__What the task requires__
Locate every line in the material below that has the word "size". Copy each of those lines.
################
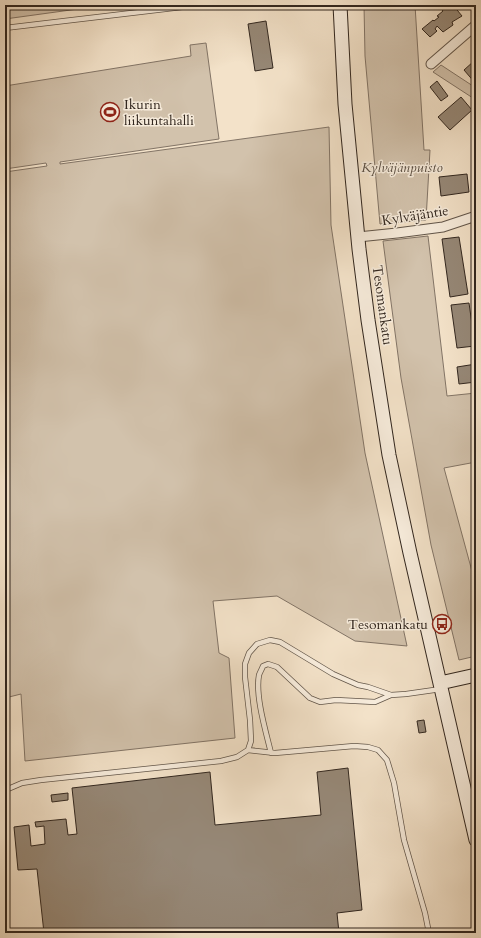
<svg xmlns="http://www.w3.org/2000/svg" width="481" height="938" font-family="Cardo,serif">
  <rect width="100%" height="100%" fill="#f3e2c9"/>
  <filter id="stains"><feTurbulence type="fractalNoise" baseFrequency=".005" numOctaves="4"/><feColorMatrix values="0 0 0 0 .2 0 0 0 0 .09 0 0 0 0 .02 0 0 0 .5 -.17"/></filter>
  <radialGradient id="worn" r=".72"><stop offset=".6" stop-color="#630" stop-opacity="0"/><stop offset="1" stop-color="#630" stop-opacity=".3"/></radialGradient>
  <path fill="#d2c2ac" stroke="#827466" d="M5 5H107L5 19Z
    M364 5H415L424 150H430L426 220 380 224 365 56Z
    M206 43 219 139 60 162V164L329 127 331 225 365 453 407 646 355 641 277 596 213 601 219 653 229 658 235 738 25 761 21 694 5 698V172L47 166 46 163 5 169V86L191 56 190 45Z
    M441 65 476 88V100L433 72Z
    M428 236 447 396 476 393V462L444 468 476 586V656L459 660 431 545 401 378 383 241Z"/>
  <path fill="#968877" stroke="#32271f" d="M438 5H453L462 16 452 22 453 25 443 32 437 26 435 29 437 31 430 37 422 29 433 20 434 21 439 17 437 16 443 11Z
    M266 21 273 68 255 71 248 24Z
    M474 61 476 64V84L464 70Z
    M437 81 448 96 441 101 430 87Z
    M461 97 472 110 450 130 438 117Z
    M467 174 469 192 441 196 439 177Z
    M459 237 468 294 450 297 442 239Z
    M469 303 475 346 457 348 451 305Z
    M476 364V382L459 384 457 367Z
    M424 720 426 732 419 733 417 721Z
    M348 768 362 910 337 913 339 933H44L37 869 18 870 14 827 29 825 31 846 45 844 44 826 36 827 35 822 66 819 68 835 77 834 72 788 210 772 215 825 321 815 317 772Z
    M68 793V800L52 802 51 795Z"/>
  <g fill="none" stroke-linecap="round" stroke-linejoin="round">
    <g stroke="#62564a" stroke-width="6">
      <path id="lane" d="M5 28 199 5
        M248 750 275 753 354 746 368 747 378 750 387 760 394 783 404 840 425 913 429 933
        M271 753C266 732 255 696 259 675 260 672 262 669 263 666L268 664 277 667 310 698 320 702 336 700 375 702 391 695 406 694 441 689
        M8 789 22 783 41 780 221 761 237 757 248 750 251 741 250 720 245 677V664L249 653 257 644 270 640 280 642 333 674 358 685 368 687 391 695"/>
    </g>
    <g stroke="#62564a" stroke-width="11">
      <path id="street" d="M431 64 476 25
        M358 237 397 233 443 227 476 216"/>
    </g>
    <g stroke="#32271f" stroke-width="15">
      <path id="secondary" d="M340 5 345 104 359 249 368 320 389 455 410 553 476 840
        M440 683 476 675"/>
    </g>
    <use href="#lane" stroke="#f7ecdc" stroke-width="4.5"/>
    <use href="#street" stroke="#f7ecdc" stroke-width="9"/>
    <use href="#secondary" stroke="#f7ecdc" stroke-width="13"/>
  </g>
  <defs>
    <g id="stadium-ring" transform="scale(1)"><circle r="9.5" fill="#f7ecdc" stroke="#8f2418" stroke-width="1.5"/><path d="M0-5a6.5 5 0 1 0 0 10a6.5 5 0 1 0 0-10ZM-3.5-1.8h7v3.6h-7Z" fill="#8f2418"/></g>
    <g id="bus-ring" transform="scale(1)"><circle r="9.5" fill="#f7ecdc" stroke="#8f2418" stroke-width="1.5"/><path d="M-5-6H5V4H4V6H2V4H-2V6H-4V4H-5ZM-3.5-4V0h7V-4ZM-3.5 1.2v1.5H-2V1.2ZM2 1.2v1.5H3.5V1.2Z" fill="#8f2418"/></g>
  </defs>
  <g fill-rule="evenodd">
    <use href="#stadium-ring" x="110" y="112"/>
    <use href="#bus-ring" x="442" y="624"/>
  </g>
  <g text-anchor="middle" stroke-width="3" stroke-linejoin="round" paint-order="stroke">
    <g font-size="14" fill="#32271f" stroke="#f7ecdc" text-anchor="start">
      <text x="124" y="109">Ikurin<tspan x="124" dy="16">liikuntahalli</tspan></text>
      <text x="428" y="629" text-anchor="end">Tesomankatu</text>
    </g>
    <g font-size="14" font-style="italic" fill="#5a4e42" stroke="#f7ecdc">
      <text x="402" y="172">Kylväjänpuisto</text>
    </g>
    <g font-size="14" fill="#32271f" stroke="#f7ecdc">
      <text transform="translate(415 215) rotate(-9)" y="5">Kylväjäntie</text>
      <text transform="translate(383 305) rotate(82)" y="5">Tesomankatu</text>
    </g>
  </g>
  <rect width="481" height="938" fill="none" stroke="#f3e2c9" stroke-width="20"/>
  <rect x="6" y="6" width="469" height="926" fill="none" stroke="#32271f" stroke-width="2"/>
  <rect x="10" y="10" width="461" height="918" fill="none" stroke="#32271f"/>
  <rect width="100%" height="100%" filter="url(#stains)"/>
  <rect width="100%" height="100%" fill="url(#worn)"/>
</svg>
################
__Result__
    <g font-size="14" fill="#32271f" stroke="#f7ecdc" text-anchor="start">
    <g font-size="14" font-style="italic" fill="#5a4e42" stroke="#f7ecdc">
    <g font-size="14" fill="#32271f" stroke="#f7ecdc">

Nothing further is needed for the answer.